修正前のこのお話を書いたのは、もう何年前になるのかわからないのですが執筆後、ゆうきりん先生のモンハンシリーズの存在を知りました。
当時、たしか氷上先生のモンハンシリーズを購読していた流れで、巻末の広告に目がいったのだと思います。

やっぱりプロの作家が書かれるモンハンシリーズは面白いなあ、と。
氷上版とはまたちょっと違った魅力の作品を噛みしめながら一気読みでした。

たぶん、ここまで書けば小説版モンハンシリーズを読んだ方にはわかると思いますが、衝撃の最終巻。
『エッグ・ラン』
読了後しばらく、「あ、どうしようこれ」という気持ちでいっぱいでした。

内容が、というか運搬時のアレコレの展開が……。
とはいえ、既に書きあがっている上、ネット上にupしていたので引っ込みがきかない。
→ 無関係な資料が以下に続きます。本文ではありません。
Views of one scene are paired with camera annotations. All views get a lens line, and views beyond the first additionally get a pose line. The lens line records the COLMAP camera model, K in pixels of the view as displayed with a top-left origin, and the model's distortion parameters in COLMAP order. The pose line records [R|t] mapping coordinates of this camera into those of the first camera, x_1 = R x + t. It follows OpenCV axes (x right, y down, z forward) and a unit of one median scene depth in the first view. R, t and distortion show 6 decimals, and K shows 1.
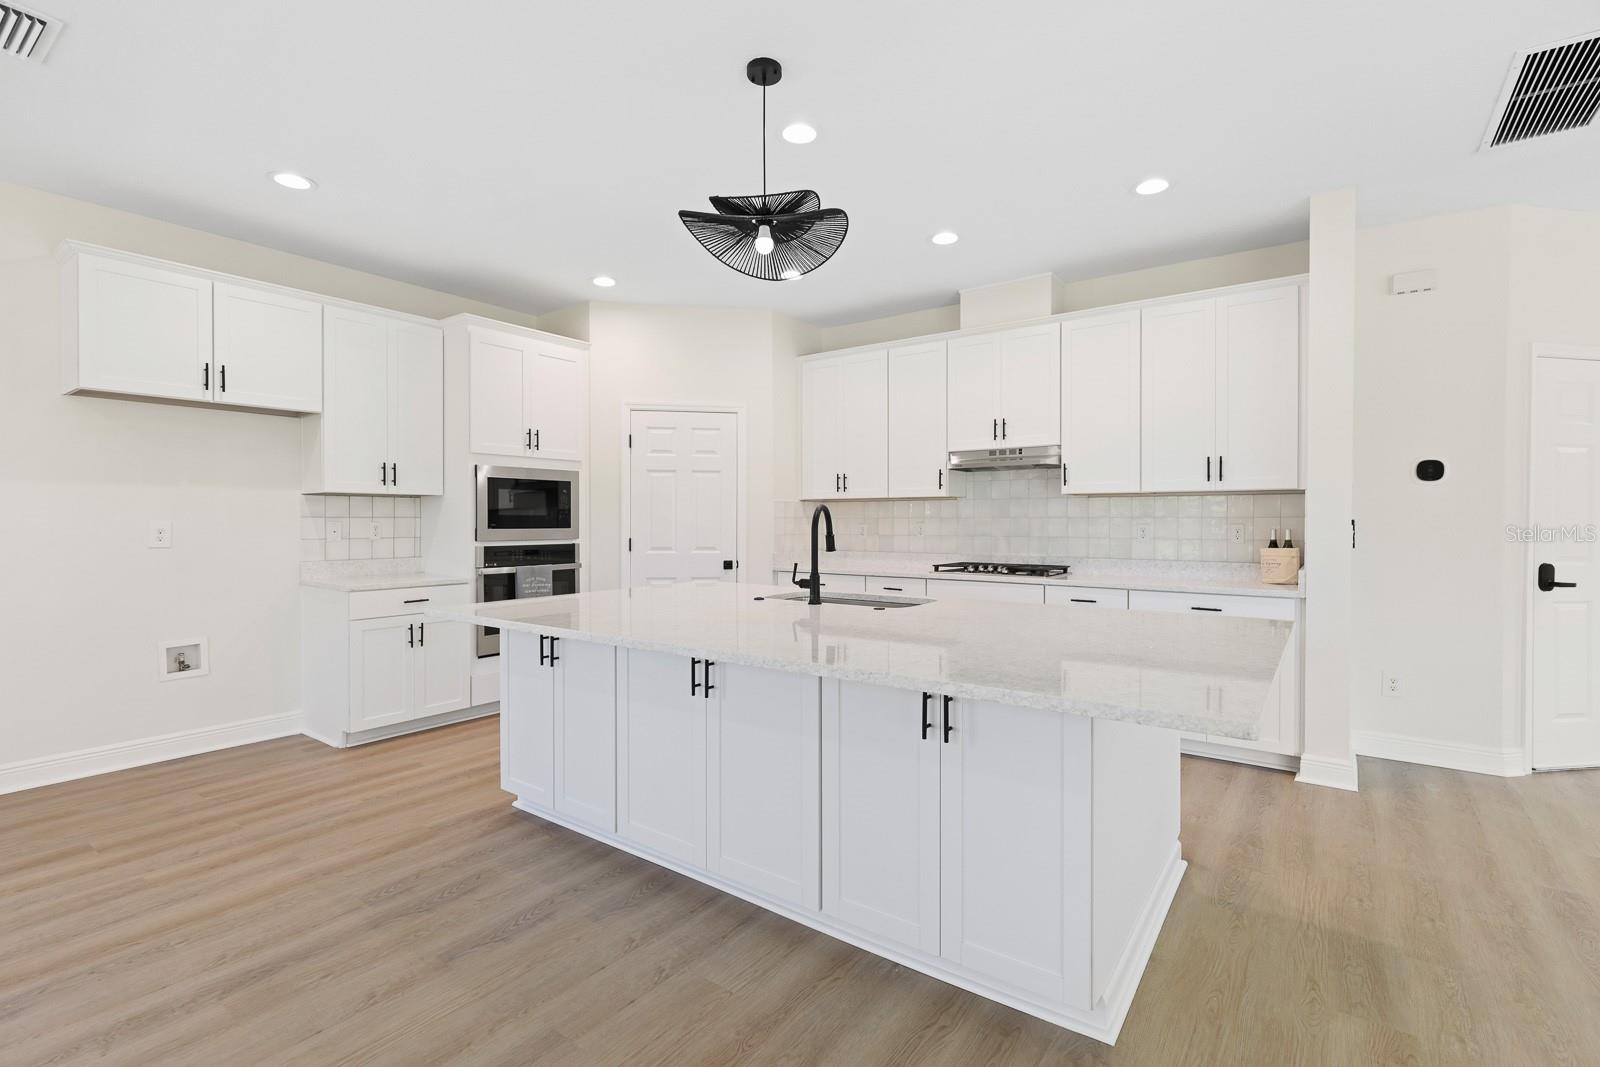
lens RADIAL K [[732.2, 0, 804.2], [0, 732.2, 521.6], [0, 0, 1]] dist [0.000257, 0.000074]
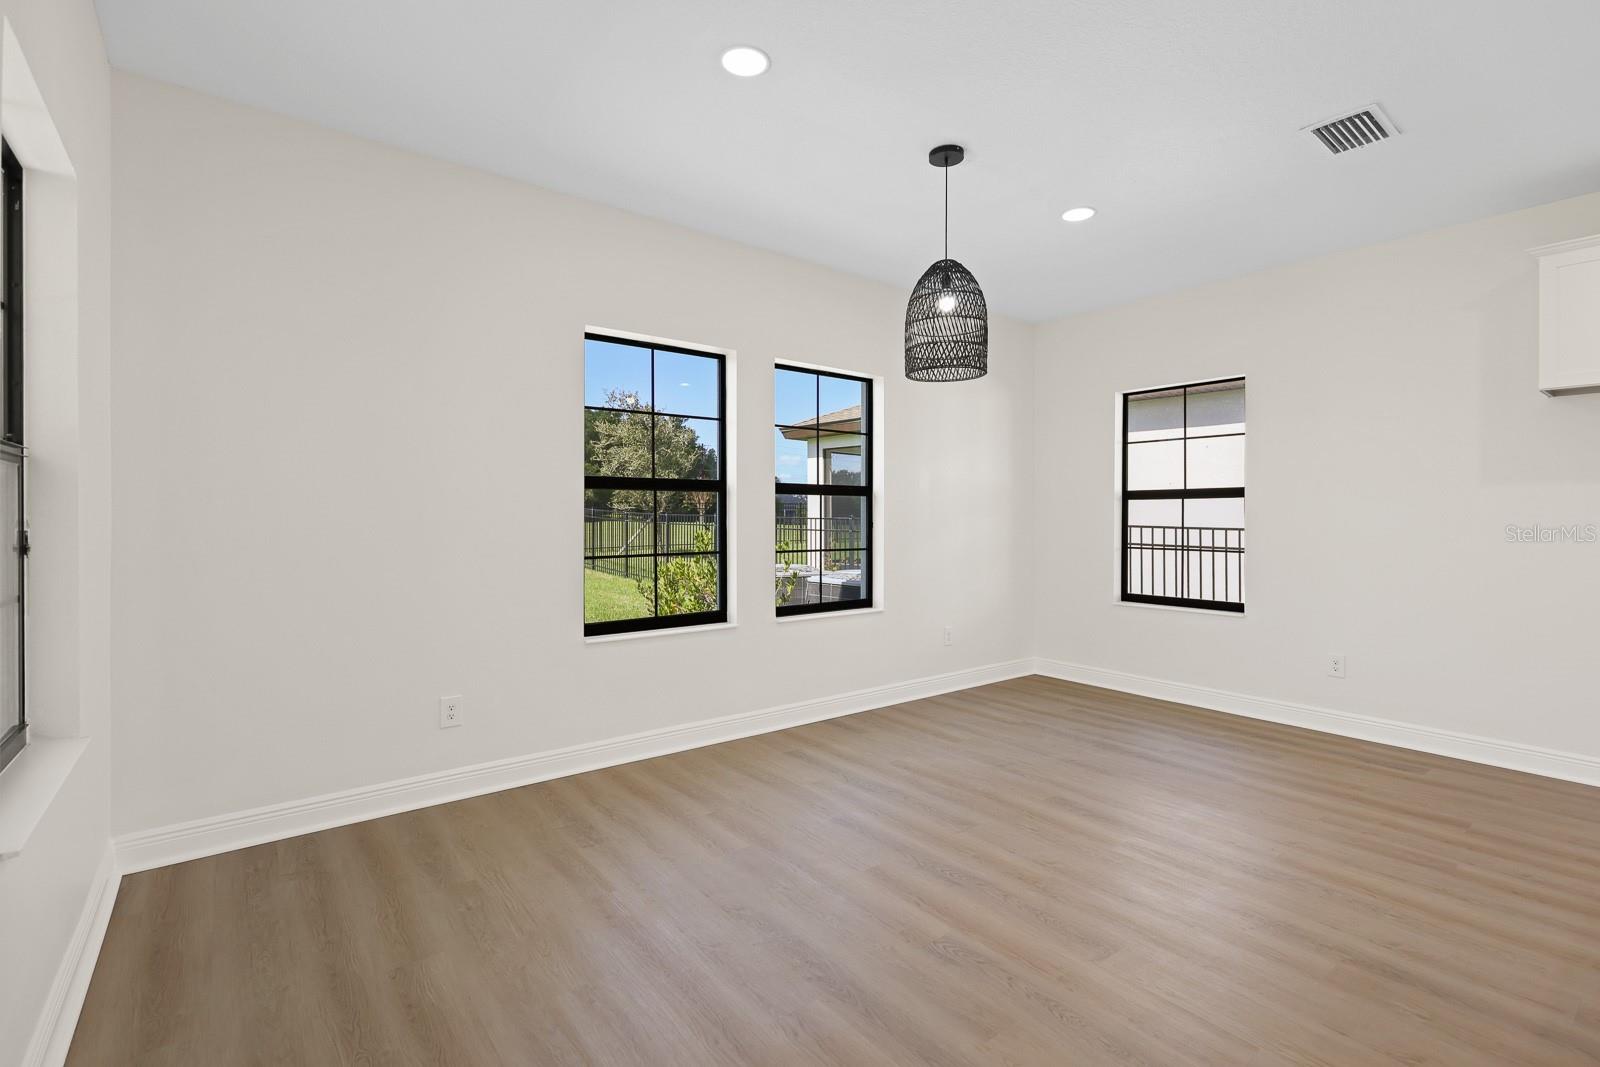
lens RADIAL K [[732.3, 0, 802.2], [0, 732.3, 507.4], [0, 0, 1]] dist [-0.002039, -0.000327]
pose [[-0.272863, -0.009548, -0.962006, 0.213483], [-0.006794, 0.999945, -0.007998, -0.003295], [0.962029, 0.004353, -0.272912, 0.236766]]
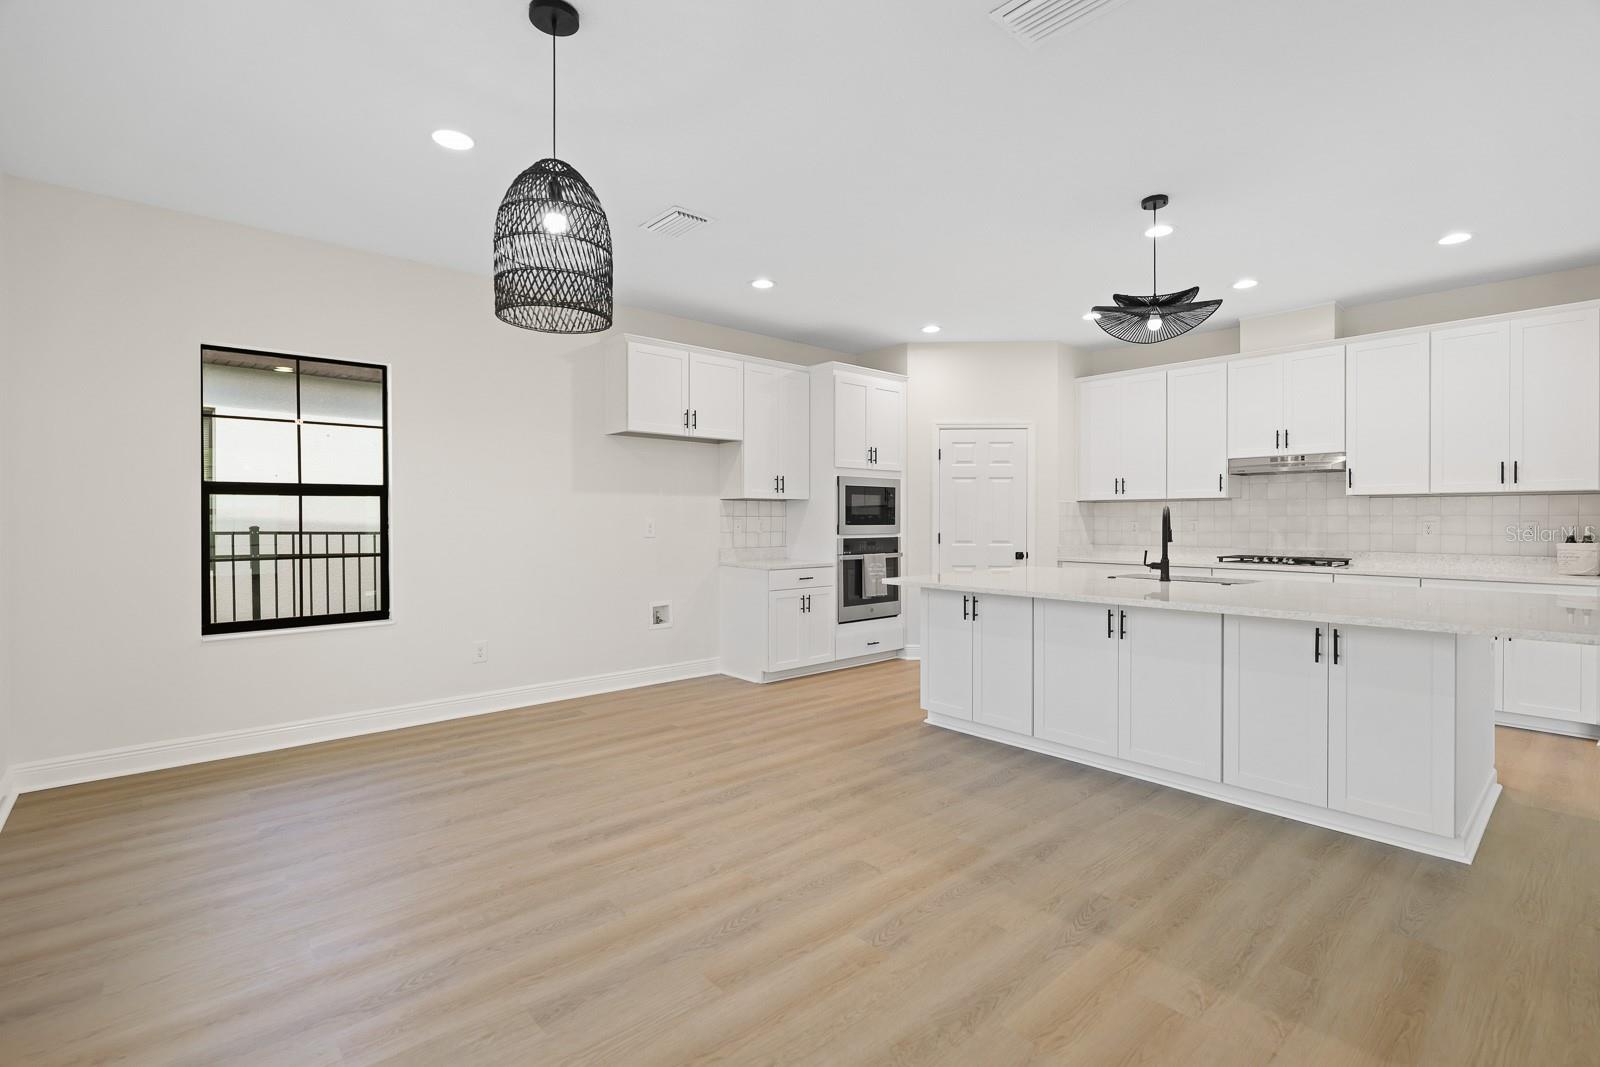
lens RADIAL K [[732.2, 0, 804.2], [0, 732.2, 521.6], [0, 0, 1]] dist [0.000257, 0.000074]
pose [[0.977130, 0.000479, -0.212642, -0.247323], [-0.000093, 0.999998, 0.001828, 0.001543], [0.212642, -0.001766, 0.977128, -0.316935]]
こちらの内容を差し替えればよかったのかもしれませんが、そんなことできる腕もなく。

偶然の一致なので仕方ない、のか? と悶々。
こちらにお引越しする際に今後の展開を変えようかとも思いましたが、相変わらず当方の腕の問題が。
モンハンネタで運搬ネタなんだからかぶることもあるだろう、と開き直りつつ。今後、ネタとか展開とかかぶらないよう注意しろという戒めのために、当時の展開のまま掲載させていただくことにしました。